"Everyone (secretly) loves Sisi/Sissi: The Charismatic Empress in Italy and beyond"
Lecture Series "Telling Times: Memories of Culture, Cultures of Memory"
- Date: Jun 7, 2018
- Time: 03:00 PM - 04:30 PM (Local Time Germany)
- Speaker: Maura Hametz (Old Dominion University)
- Maura Hametz is a Professor of History at Old Dominion University in Norfolk, Virginia, USA, specializing in the history of Italy and the late Habsburg empire since the late nineteenth century. Her research explores the intersections of politics, culture, memory, law, religion, gender, and ethnic and national identity. She is the author of In the Name of Italy (Fordham U. Press, 2012) and Making Trieste Italian, 1918-1954 (Boydell and Brewer [Royal Historical Association new series], 2005) and co-editor of Jewish Intellectual Women in Central Europe, 1860-2000 (Mellen, 2012), and Sissi’s World:The Empress Elisabeth in Myth and Memory (Bloomsbury Press, 2018 [forthcoming July]). In addition to further work on monuments, memory and Sissi in Trieste, she is currently working on projects that explore the contours of citizenship in the northern Adriatic post-Habsburg states, Virginian (American) World War I veterans ideas on war and faith, and notions of violence, intimidation, and justice in Fascist Italy articulated in the context of the Special Tribunal for the Defense of the State.

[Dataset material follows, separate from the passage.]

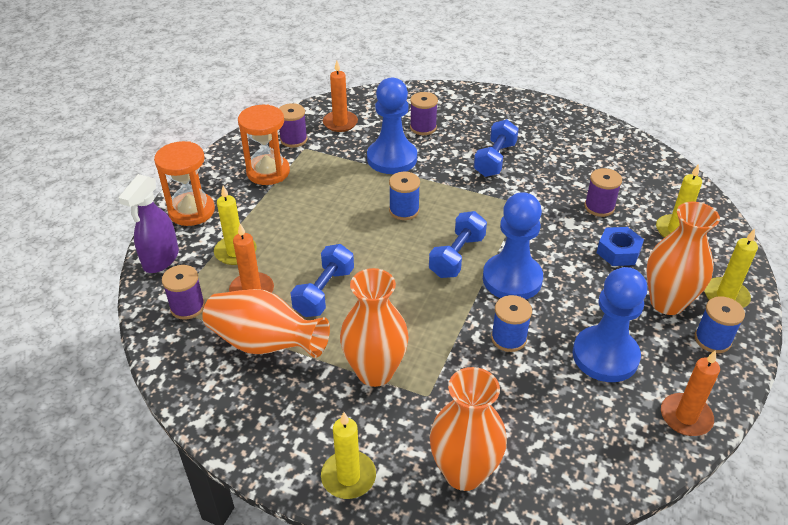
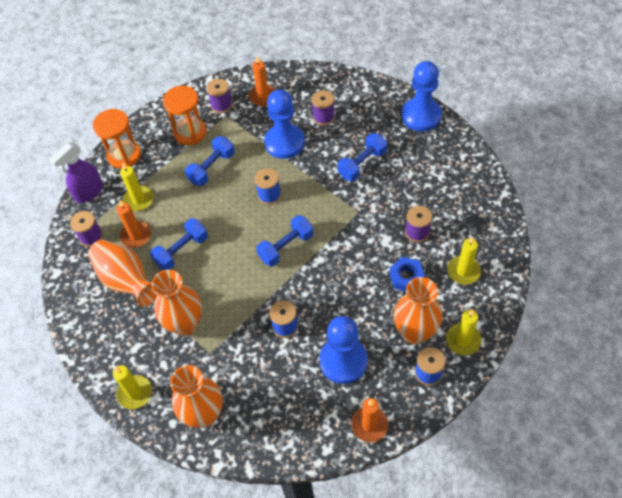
camera: 25 degrees right, 15 degrees up
(316, 200) = (212, 168): none -> blue dumbbell
(512, 279) = (314, 278): blue pawn -> blue pawn (421, 116)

- Location: MPI-MMG, Hermann-Föge-Weg 12, Göttingen
- Room: Conference Room
For more details please contact cziesielsky(at)mmg.mpg.de.

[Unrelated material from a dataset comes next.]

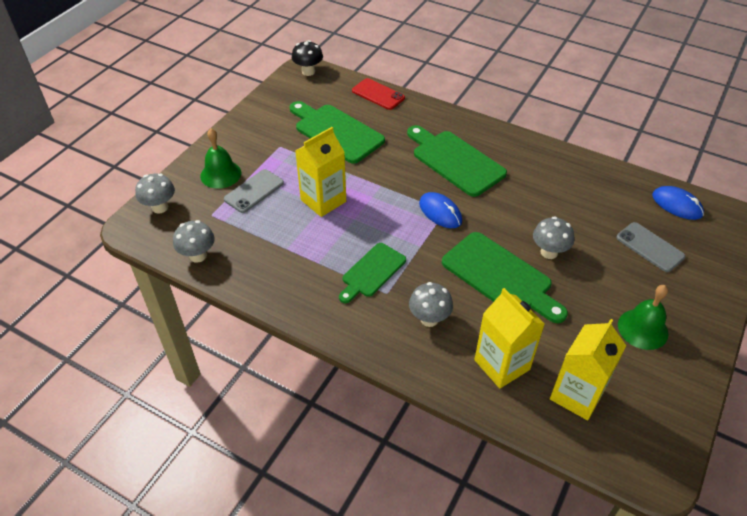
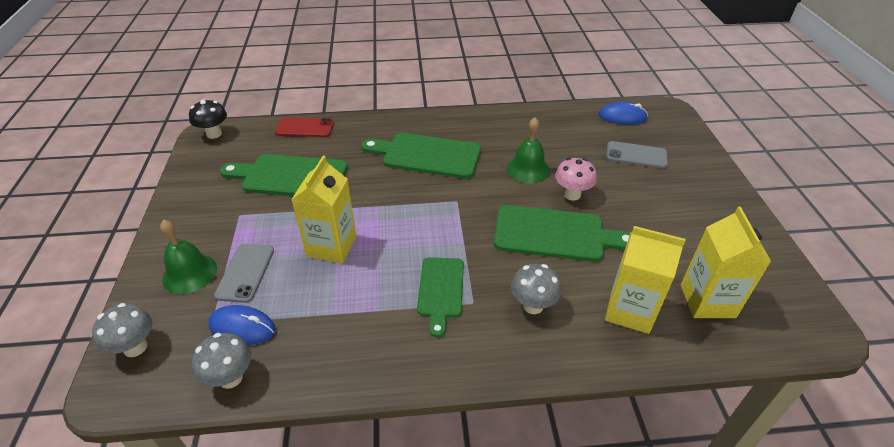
camera: 35 degrees left, 5 degrees down
(440, 212) = (454, 204): blue mouse -> blue mouse (242, 327)
(549, 252) = (572, 194): grey mushroom -> pink mushroom
(642, 329) = (694, 219): green bell -> green bell (528, 169)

The Habsburg Empress Elisabeth, the consort of Franz Joseph, was renowned for her beauty, elegance, spirit, and her eccentricities. Venerated in life, the empress was martyred and mythologized in death. Maura Hametz, co-editor of the forthcoming collection Sissi’s World (Bloombury 2018), will explore the myth and memory of Sissi. Taking the memory of Elisabeth evoked by the statue of Elisabetta in Trieste as a starting point, she will discuss Sissi in the context of memory in Italy and then in the interdisciplinary and transdisciplinary work of scholars included in the collection to seek to illuminate the ways in which the enigmatic Sissi/Sisi is remembered as a personage and mythologized as a romantic figure in lands throughout the former Habsburg empire and beyond, as far from Europe as the United States and China. She will explore Sissi’s fame as extolled in monuments, museums, and sculpture and her celebrity as represented in film, literature, and art. What is the secret of the empress’s enduring fame? And, how might a conceptualization of charisma help to explain the complex and multi-faceted modern Sissi phenomenon?